The runtime itself does not transparently encode response bodies; this
helper is for handlers that want to make the choice explicitly.

## Common gotchas

**"My matching test broke after upgrading to v0.30."**
Likely the parameter-honouring change. If your `Accept` clients and
your `produces` use mismatched charset/version params and you treat
those as informational, opt out with `negotiate.WithIgnoreParameters(true)`
(per call) or `Context.SetIgnoreParameters(true)` (server-wide).

**"My client request returns 415 even though the API lists my type in `consumes`."**
Check your `Content-Type` header verbatim — the client sends the picked
`consumes` entry without modification, so a stray space, missing charset,
or trailing `;` will be sent through and rejected by a strict server.

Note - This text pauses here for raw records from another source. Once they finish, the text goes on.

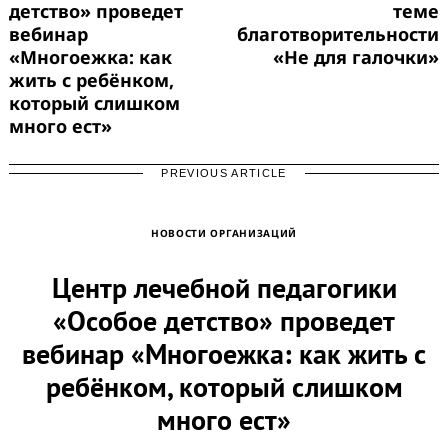
детство» проведет
теме
вебинар
благотворительности
«Многоежка: как
«Не для галочки»
жить с ребёнком,
который слишком
много ест»
PREVIOUS ARTICLE
НОВОСТИ ОРГАНИЗАЦИЙ
Центр лечебной педагогики
«Особое детство» проведет
вебинар «Многоежка: как жить с
ребёнком, который слишком
много ест»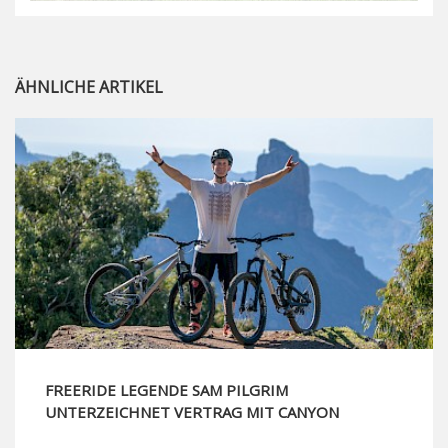
ÄHNLICHE ARTIKEL
FREERIDE LEGENDE SAM PILGRIM
UNTERZEICHNET VERTRAG MIT CANYON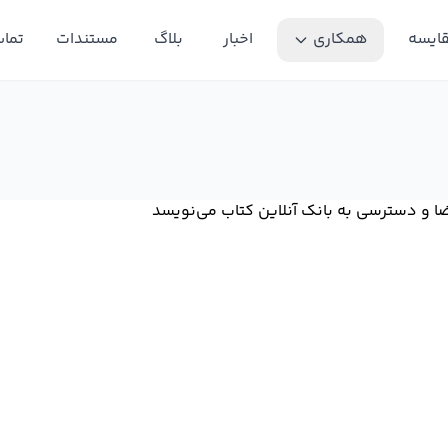
ایسه
همکاری
اخبار
بلاگ
مستندات
تماس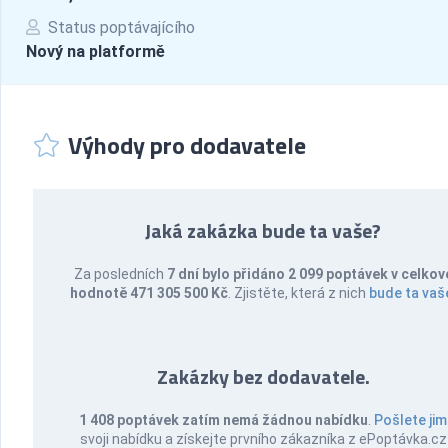
Status poptávajícího
Nový na platformě
Výhody pro dodavatele
Jaká zakázka bude ta vaše?
Za posledních
7 dní bylo přidáno 2 099 poptávek v celkov
hodnotě 471 305 500 Kč
. Zjistěte, která z nich
bude ta vaš
Zakázky bez dodavatele.
1 408 poptávek zatím nemá žádnou nabídku
.
Pošlete jim
svoji nabídku a získejte prvního zákazníka z ePoptávka.cz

**"My server returns 400 for a missing `Content-Type` on a body request."**
It shouldn't — missing headers fall through to `application/octet-stream`
via `runtime.DefaultMime` and that produces 415, not 400. A 400 means
the header is *present and unparseable*. Check for stray characters
(unmatched parens, wildcards in parameter names, etc.).

**"How do I get the parsed `Content-Type` value in my handler?"**
Use [`runtime.ContentType(r.Header)`](https://pkg.go.dev/github.com/go-openapi/runtime#ContentType)
or the cached value at `middleware.MatchedRouteFrom(r).Consumes`.

## Reference

- Server matching primitive: `github.com/go-openapi/runtime/server-middleware/mediatype`
- Server negotiator: `github.com/go-openapi/runtime/server-middleware/negotiate`
- Server validation: `middleware/validation.go` (`validateContentType`)
- Client picker: `client/runtime.go` (`pickConsumesMediaType`)
the remaining client-side work
- RFC 7231 §3.1.1 (media type), §5.3.1 (q-values), §5.3.2 (Accept).